Task material:
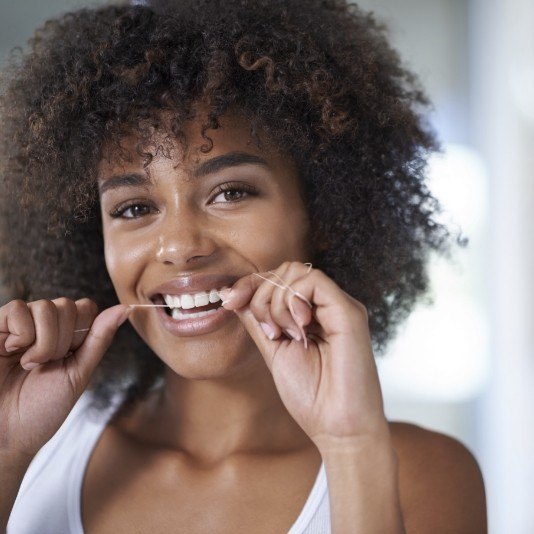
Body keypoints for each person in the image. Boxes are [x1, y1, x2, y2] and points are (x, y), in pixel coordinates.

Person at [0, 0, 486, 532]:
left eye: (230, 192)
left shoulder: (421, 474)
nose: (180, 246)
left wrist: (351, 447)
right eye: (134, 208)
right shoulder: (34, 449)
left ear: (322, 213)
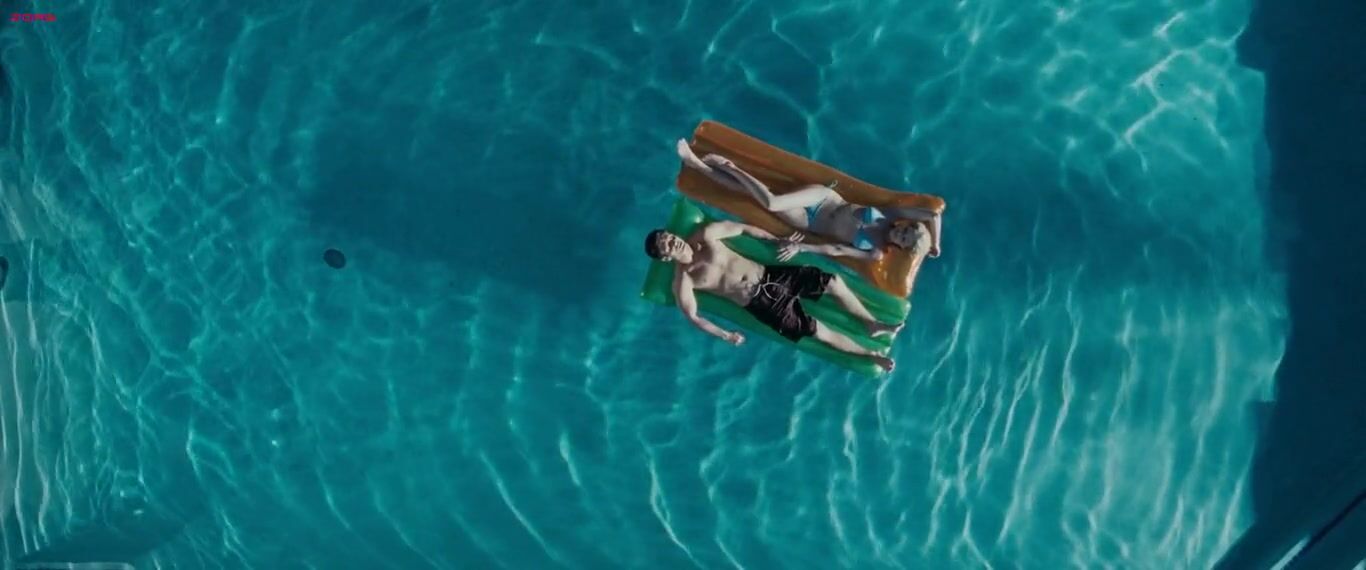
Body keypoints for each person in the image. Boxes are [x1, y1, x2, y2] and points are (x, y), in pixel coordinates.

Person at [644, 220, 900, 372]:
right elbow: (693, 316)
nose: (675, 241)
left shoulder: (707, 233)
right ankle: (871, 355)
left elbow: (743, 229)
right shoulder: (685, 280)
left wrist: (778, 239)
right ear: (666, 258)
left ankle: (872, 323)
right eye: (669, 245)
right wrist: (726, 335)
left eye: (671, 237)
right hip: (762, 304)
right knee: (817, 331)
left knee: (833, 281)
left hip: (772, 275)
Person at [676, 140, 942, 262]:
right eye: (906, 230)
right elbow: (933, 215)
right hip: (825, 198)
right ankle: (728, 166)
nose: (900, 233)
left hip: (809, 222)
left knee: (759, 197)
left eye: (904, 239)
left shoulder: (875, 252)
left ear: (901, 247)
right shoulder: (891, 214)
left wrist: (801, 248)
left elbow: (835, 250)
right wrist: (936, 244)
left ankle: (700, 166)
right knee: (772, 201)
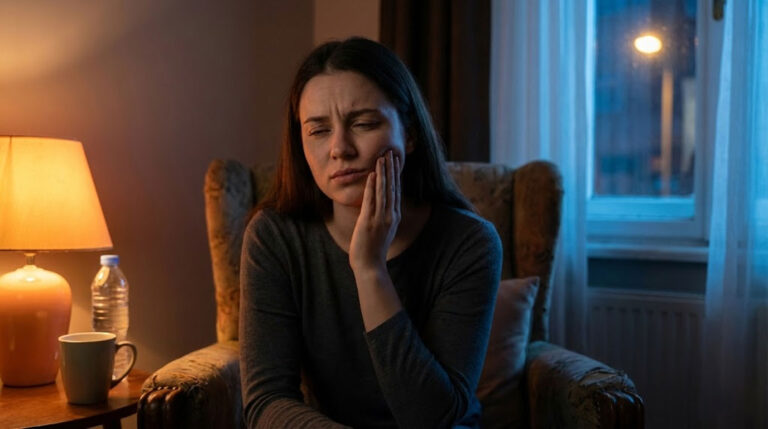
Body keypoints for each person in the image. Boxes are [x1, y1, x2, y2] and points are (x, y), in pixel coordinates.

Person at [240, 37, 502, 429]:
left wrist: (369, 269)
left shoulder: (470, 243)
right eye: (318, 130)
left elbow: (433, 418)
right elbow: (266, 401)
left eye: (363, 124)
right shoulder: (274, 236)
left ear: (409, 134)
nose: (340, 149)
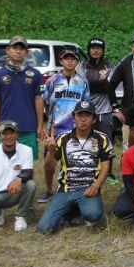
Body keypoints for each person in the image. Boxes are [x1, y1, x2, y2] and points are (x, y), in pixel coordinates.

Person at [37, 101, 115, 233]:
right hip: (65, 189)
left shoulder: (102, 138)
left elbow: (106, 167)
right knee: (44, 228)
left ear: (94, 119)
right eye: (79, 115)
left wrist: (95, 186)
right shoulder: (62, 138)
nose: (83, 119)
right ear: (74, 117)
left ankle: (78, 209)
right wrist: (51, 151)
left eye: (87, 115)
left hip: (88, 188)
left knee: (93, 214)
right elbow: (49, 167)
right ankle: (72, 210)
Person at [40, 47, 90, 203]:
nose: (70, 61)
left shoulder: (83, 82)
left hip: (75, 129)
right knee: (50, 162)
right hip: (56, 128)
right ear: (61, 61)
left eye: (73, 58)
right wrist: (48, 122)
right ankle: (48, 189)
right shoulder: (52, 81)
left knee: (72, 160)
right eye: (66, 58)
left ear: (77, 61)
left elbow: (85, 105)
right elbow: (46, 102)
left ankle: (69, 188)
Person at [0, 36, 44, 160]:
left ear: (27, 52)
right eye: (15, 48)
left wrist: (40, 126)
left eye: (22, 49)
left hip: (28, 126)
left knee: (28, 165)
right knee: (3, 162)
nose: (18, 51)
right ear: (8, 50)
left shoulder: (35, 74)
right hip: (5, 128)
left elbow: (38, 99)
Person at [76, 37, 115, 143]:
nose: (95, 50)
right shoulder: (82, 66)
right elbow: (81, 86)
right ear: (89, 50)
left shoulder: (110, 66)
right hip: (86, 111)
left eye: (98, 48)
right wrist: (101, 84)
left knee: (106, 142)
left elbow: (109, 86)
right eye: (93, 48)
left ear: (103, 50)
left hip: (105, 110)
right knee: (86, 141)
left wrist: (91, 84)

Task item: Once the pictures are removed, copy the material above exactly.

Solution:
Body keypoints for each person in the image. Boxes are [x1, y1, x2, y2] and points are (x, y), in pixel coordinates.

Person at [0, 0, 486, 532]:
left eye: (230, 192)
left shoulder: (421, 474)
nose: (180, 246)
left wrist: (351, 447)
right eye: (134, 208)
right shoulder: (34, 449)
left ear: (322, 213)
Body keypoints for each person in the image. Boxes are [x1, y1, x2, y2] and points are (x, y), in pixel coordinates.

Person at [644, 220, 900, 372]:
right elbow: (693, 316)
nose: (675, 241)
left shoulder: (707, 233)
right ankle: (871, 355)
left elbow: (743, 229)
right shoulder: (685, 280)
left wrist: (778, 239)
right ear: (666, 258)
left ankle: (872, 323)
right eye: (669, 245)
right wrist: (726, 335)
left eye: (671, 237)
right hip: (762, 304)
right knee: (817, 331)
left knee: (833, 281)
left hip: (772, 275)
Person at [676, 140, 942, 262]:
right eye: (906, 230)
right elbow: (933, 215)
right hip: (825, 198)
right ankle: (728, 166)
nose: (900, 233)
left hip: (809, 222)
left knee: (759, 197)
left eye: (904, 239)
left shoulder: (875, 252)
left ear: (901, 247)
right shoulder: (891, 214)
left wrist: (801, 248)
left elbow: (835, 250)
right wrist: (936, 244)
left ankle: (700, 166)
right knee: (772, 201)
Body keypoints for each person in the image. Boxes are [x1, y1, x2, y2] and points are (x, y), in pixel coordinates.

Person at [240, 37, 502, 429]:
left wrist: (369, 269)
left shoulder: (470, 243)
right eye: (318, 130)
left elbow: (433, 418)
right elbow: (266, 401)
left eye: (363, 124)
right shoulder: (274, 236)
left ear: (409, 134)
nose: (340, 149)
Body keypoints for each person in the image. Boxes are [x1, y1, x2, y2] and points are (x, y), in pixel coordinates.

Person at [37, 101, 115, 233]:
right hip: (65, 189)
left shoulder: (102, 138)
left elbow: (106, 167)
right knee: (44, 228)
left ear: (94, 119)
right eye: (79, 115)
left wrist: (95, 186)
right shoulder: (62, 138)
nose: (83, 119)
right ear: (74, 117)
left ankle: (78, 209)
right wrist: (51, 151)
left eye: (87, 115)
left hip: (88, 188)
left knee: (93, 214)
right elbow: (49, 167)
right ankle: (72, 210)
Person at [40, 47, 90, 203]:
nose: (70, 61)
left shoulder: (83, 82)
left hip: (75, 129)
right knee: (50, 162)
right hip: (56, 128)
right ear: (61, 61)
left eye: (73, 58)
right wrist: (48, 122)
right ankle: (48, 189)
right shoulder: (52, 81)
left knee: (72, 160)
right eye: (66, 58)
left ear: (77, 61)
left elbow: (85, 105)
right elbow: (46, 102)
left ankle: (69, 188)
Person at [0, 36, 44, 160]:
left ear: (27, 52)
right eye: (15, 48)
left wrist: (40, 126)
left eye: (22, 49)
left hip: (28, 126)
left knee: (28, 165)
right knee: (3, 162)
nose: (18, 51)
right ear: (8, 50)
left shoulder: (35, 74)
right hip: (5, 128)
left elbow: (38, 99)
Person at [76, 37, 115, 143]:
nose: (95, 50)
right shoulder: (82, 66)
right elbow: (81, 86)
right ear: (89, 50)
left shoulder: (110, 66)
right hip: (86, 111)
left eye: (98, 48)
right wrist: (101, 84)
left knee: (106, 142)
left elbow: (109, 86)
right eye: (93, 48)
left ear: (103, 50)
left hip: (105, 110)
right knee: (86, 141)
left wrist: (91, 84)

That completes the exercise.